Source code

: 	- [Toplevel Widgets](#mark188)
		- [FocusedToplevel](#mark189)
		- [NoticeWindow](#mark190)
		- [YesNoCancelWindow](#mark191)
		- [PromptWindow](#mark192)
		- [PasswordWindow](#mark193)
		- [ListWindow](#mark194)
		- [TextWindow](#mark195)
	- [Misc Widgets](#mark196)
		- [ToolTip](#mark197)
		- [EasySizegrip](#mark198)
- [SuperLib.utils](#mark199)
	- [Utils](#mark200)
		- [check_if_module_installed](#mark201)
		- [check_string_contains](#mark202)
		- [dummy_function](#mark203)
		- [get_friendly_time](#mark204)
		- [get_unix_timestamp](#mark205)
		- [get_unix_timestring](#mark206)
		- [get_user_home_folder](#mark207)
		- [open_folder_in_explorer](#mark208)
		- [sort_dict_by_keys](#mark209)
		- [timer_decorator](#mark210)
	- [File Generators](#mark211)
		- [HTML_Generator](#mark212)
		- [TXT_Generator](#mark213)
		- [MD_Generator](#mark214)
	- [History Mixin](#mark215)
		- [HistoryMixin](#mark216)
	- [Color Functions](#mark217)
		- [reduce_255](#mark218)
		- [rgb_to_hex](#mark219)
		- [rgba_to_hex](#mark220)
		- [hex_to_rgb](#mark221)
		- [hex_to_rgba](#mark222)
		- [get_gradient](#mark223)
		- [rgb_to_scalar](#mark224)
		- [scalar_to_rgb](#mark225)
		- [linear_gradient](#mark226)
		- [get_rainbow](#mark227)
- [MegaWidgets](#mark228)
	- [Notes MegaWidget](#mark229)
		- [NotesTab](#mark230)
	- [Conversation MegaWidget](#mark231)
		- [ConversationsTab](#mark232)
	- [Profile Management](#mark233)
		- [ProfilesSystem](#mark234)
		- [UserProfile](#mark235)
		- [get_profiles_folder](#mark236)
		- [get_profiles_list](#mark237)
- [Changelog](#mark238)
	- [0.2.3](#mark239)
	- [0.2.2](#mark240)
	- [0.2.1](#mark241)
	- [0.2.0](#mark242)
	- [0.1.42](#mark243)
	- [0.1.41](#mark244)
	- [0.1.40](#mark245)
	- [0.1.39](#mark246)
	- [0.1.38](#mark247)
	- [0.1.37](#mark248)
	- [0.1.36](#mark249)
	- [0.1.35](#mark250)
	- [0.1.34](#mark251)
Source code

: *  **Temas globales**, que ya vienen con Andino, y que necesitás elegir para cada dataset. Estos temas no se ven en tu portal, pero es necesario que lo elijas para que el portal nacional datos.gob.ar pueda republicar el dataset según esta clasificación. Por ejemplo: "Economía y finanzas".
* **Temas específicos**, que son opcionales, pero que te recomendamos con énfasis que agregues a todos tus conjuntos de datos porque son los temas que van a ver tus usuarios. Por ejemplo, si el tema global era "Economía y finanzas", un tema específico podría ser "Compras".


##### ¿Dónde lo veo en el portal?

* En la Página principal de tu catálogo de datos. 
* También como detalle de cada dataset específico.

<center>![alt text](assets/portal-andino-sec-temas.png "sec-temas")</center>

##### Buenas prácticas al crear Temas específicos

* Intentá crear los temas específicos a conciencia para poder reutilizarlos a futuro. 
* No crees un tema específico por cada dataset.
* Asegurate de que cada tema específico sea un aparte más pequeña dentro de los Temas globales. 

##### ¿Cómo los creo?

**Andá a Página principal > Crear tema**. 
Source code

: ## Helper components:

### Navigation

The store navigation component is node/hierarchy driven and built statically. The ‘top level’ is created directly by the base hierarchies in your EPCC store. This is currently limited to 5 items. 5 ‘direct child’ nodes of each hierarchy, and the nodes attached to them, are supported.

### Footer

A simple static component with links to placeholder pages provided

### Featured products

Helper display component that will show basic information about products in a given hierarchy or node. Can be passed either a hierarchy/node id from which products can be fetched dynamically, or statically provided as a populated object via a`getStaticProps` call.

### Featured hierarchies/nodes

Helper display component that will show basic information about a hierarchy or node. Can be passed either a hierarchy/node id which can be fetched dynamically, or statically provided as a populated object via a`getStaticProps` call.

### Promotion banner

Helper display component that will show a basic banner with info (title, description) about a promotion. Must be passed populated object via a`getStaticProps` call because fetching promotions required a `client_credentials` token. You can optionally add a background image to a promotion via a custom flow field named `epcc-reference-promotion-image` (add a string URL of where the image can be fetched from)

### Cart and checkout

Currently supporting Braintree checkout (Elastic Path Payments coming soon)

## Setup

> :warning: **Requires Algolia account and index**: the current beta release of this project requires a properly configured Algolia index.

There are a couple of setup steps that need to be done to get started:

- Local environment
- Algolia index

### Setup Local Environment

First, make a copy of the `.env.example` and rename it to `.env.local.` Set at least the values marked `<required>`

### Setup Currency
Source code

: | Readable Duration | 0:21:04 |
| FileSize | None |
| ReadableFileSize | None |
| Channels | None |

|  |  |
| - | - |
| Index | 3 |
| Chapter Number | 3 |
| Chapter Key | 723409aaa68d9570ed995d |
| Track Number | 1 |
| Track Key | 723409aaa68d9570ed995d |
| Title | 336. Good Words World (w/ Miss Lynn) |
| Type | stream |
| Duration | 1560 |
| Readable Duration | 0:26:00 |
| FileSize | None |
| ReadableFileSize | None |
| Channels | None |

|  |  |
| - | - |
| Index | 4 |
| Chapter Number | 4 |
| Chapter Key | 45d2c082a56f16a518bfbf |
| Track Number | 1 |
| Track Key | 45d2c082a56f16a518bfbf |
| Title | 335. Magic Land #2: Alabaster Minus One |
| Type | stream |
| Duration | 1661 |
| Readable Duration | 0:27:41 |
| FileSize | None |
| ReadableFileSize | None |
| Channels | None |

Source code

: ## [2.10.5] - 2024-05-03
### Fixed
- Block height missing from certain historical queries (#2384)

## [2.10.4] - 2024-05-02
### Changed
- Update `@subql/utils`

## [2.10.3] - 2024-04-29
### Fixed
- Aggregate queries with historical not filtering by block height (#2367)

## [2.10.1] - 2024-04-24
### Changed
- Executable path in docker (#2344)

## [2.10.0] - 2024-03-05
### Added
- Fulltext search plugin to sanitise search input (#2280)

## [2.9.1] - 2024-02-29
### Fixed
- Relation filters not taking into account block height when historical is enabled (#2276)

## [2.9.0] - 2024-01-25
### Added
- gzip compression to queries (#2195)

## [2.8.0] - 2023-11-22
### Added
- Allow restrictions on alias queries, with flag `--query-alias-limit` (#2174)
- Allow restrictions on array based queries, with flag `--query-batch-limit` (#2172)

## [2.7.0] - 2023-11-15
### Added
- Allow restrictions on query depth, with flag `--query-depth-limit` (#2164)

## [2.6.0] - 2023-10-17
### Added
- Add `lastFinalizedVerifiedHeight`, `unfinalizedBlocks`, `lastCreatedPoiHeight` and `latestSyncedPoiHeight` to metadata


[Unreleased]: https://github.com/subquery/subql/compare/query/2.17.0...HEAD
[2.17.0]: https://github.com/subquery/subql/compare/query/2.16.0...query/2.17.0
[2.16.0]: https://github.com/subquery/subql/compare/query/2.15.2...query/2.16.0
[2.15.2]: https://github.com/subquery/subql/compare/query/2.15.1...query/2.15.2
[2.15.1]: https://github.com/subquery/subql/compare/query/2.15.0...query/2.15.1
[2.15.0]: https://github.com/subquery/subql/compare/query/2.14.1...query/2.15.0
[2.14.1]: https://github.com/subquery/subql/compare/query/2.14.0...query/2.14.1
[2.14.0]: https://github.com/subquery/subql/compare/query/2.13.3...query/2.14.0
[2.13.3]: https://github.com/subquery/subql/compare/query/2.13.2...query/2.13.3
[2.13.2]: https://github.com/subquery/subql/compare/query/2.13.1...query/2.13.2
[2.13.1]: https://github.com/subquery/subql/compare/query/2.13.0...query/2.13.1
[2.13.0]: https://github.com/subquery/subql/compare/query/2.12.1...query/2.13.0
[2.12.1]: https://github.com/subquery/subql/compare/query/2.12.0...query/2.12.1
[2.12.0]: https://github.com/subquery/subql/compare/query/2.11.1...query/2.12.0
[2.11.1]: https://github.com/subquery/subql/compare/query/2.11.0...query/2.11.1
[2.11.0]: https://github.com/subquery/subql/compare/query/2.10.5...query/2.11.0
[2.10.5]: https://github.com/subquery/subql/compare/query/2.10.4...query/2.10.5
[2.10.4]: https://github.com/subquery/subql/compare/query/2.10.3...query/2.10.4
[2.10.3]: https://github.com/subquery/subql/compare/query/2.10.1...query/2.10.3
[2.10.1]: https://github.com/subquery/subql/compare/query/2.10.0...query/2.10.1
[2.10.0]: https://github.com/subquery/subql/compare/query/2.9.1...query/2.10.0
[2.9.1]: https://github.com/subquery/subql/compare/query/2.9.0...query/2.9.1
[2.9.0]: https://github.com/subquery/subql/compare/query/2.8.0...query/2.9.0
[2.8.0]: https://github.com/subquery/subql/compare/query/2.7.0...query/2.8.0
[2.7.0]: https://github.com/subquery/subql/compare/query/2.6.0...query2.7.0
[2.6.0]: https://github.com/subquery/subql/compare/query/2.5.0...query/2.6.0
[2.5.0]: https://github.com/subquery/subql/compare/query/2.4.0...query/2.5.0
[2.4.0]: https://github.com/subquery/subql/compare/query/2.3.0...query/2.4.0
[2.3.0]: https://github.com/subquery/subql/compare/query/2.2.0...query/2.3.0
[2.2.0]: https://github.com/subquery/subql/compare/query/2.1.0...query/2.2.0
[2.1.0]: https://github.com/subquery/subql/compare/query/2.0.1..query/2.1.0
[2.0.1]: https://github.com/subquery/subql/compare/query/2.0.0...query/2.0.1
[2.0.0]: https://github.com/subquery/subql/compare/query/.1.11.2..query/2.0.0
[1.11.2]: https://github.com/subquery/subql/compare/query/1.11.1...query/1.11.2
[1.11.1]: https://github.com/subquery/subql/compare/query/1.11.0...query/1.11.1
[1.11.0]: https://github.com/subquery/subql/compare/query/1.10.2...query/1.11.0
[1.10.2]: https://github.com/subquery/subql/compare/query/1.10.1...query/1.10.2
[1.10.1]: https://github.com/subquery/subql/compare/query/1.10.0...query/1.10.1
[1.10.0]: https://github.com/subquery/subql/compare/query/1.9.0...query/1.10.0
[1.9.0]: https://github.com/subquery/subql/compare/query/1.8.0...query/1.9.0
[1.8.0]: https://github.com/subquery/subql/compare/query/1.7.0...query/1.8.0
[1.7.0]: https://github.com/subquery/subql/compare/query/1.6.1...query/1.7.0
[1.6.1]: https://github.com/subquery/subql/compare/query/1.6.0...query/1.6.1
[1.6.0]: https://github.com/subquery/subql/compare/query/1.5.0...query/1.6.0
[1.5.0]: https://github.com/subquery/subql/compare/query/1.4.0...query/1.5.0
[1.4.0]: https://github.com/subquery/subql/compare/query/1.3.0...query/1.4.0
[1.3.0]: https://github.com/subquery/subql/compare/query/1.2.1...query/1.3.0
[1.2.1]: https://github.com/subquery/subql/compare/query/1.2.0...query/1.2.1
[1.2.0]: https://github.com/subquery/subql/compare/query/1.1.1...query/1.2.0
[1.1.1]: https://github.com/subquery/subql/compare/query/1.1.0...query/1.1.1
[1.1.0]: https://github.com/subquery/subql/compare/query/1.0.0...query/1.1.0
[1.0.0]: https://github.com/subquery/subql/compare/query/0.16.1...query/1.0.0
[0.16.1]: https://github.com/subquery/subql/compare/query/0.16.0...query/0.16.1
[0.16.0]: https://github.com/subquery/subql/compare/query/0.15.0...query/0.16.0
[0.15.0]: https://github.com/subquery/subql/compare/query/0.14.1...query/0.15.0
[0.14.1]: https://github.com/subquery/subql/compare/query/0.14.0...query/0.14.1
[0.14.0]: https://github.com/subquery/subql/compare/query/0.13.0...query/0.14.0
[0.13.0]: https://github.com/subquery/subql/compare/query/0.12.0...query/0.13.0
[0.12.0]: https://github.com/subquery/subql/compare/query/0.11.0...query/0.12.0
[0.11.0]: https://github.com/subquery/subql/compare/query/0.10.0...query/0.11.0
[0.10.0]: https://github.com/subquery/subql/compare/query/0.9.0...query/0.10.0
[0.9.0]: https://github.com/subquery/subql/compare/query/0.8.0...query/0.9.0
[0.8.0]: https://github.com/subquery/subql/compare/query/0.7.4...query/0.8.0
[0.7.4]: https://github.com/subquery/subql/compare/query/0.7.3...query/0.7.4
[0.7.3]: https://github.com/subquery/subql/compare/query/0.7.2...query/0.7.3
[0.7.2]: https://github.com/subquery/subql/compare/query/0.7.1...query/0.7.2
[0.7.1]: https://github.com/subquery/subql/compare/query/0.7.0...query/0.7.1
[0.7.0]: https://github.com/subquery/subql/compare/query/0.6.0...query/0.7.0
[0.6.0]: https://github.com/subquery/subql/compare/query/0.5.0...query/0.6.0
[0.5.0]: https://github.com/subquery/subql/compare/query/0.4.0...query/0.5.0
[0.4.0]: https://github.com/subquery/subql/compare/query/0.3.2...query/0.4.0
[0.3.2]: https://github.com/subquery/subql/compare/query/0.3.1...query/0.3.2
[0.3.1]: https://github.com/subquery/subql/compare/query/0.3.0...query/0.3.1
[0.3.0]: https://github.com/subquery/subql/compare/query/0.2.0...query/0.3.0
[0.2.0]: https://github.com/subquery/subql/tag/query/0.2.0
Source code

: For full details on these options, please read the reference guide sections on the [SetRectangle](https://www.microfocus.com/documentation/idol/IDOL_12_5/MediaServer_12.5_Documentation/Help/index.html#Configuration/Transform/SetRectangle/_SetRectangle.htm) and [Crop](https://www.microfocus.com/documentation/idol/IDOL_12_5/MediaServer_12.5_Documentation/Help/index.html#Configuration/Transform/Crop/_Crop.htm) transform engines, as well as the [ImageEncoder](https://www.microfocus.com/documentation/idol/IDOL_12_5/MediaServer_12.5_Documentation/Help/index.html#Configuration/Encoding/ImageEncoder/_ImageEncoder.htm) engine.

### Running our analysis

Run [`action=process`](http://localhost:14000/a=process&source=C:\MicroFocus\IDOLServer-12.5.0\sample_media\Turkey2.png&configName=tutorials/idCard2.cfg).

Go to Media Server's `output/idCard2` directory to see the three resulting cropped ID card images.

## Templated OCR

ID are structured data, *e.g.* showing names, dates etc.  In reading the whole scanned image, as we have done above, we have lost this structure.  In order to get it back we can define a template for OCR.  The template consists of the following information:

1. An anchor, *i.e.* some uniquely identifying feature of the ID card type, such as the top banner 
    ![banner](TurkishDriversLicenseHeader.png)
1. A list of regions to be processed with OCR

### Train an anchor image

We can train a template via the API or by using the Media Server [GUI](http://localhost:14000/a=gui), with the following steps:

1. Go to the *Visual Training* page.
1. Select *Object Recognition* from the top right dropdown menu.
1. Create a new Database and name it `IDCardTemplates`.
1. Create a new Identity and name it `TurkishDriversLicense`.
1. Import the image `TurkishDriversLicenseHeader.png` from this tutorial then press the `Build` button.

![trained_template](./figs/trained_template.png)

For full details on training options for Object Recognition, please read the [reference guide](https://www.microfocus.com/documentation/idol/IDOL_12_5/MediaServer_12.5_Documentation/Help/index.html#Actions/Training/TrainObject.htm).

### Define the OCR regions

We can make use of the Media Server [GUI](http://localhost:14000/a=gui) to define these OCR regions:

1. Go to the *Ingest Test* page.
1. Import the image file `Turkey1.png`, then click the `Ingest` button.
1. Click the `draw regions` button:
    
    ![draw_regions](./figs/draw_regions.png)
= = =
Problem to work on: Rewrite the lines starting at the one that contains "globales**, que ya" and ending at the one that contains "cada dataset específico.", swapping "dataset" for "conjunto de datos" and leaving everything else the same.

Result below:
: *  **Temas globales**, que ya vienen con Andino, y que necesitás elegir para cada conjunto de datos. Estos temas no se ven en tu portal, pero es necesario que lo elijas para que el portal nacional datos.gob.ar pueda republicar el conjunto de datos según esta clasificación. Por ejemplo: "Economía y finanzas".
* **Temas específicos**, que son opcionales, pero que te recomendamos con énfasis que agregues a todos tus conjuntos de datos porque son los temas que van a ver tus usuarios. Por ejemplo, si el tema global era "Economía y finanzas", un tema específico podría ser "Compras".


##### ¿Dónde lo veo en el portal?

* En la Página principal de tu catálogo de datos. 
* También como detalle de cada conjunto de datos específico.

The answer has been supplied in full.